Industrial and construction supply giant Fastenal on Wednesday reported sharply higher sales in its latest fiscal quarter.
But the numbers reportedly fell below what analysts expected for the Winona, Minnesota, distributor.
The company reported $1.78 billion in net sales in the latest reporting period, up 18% from the $1.5 billion reported in the second quarter of last year but slightly behind what Wall Street had projected. Shares of Fastenal stock fell more than 5% in premarket trading Wednesday morning.
The company’s net earnings, meanwhile, matched expectations at just more than $287 million, up nearly 20% from the same period in 2021.
Fastenal officials said the company saw continued growth in demand for manufacturing and construction equipment. The company said daily sales to manufacturing customers were up 23% in the latest quarter, while sales to non-residential construction customers climbed nearly 11% per day over that span.
Sales of fasteners jumped more than 21% in the most recent window; sales of the company’s safety products climbed nearly 14%. All other products increased daily sales by 17%.
The company said product pricing had an overall impact of 660 to 690 basis points compared to the previous second fiscal quarter, which officials attributed to efforts to mitigate the impact of inflation. Foreign exchange rates hampered sales by some 50 basis points, while costs for fuel, transportation services, plastics and key metals were “elevated but stable.”
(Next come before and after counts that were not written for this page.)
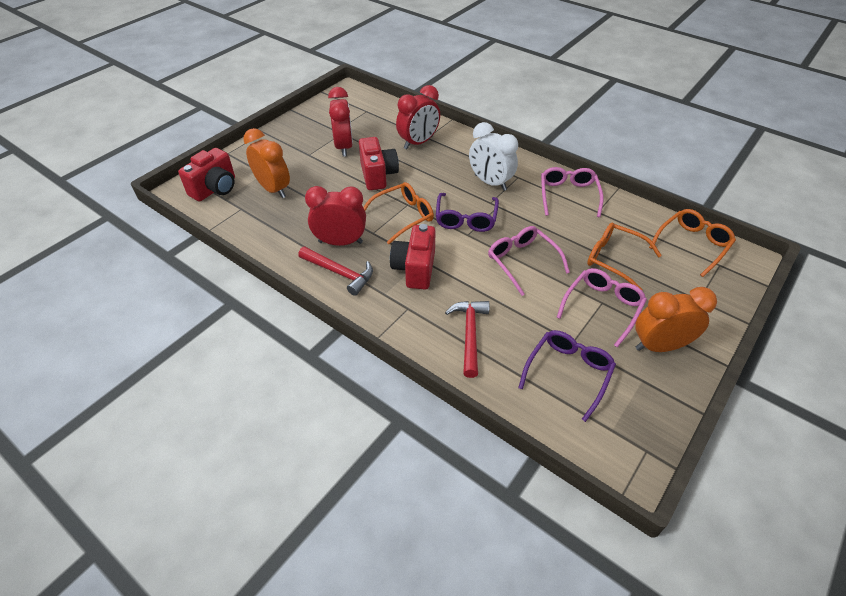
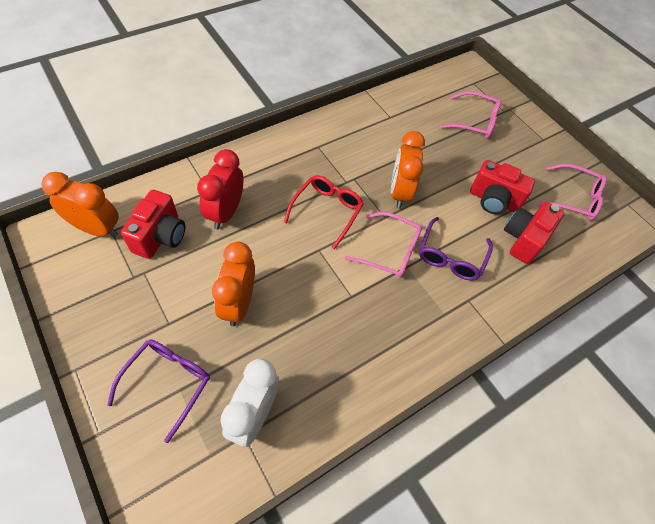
orange clock: 2 -> 3
orange glasses: 3 -> 0
red clock: 3 -> 1
red glasses: 0 -> 1
red hammer: 2 -> 0

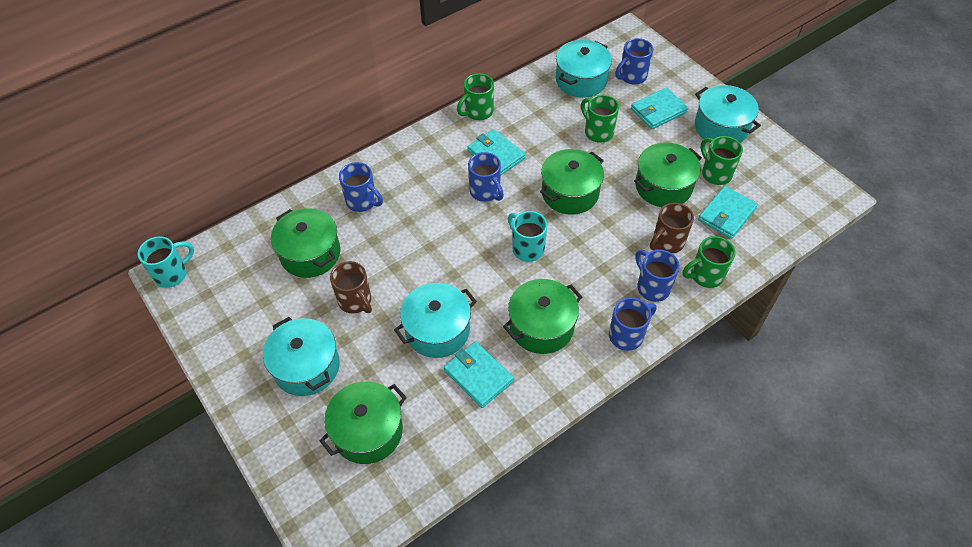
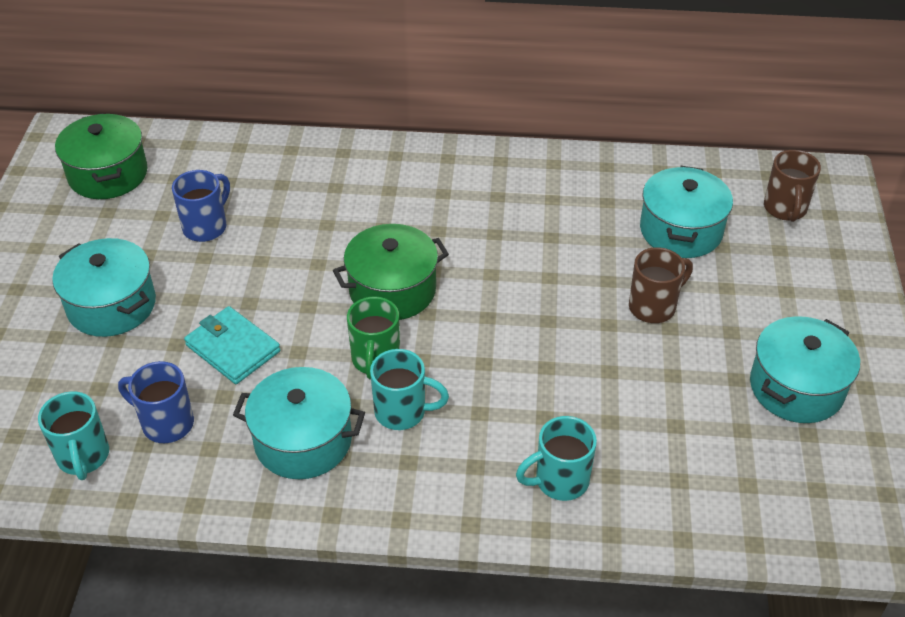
blue mug: 5 -> 2
green mug: 4 -> 1
green pot: 5 -> 2
turquoise mug: 2 -> 3
turquoise wallet: 4 -> 1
“We did not take any broad price increases in the second quarter of 2022, but benefited from carryover from actions taken in the first quarter of 2022, the timing of opportunities with national account contracts, and tactical, SKU-level adjustments,” the company said in a statement.
Fastenal said it opened two new branches in the latest quarter and closed 25 — which the company attributed to “normal churn” — while it closed 20 on-site locations and activated 81 new ones. The company’s total full-time employee headcount increased by more than 1,200 in the latest three-month window.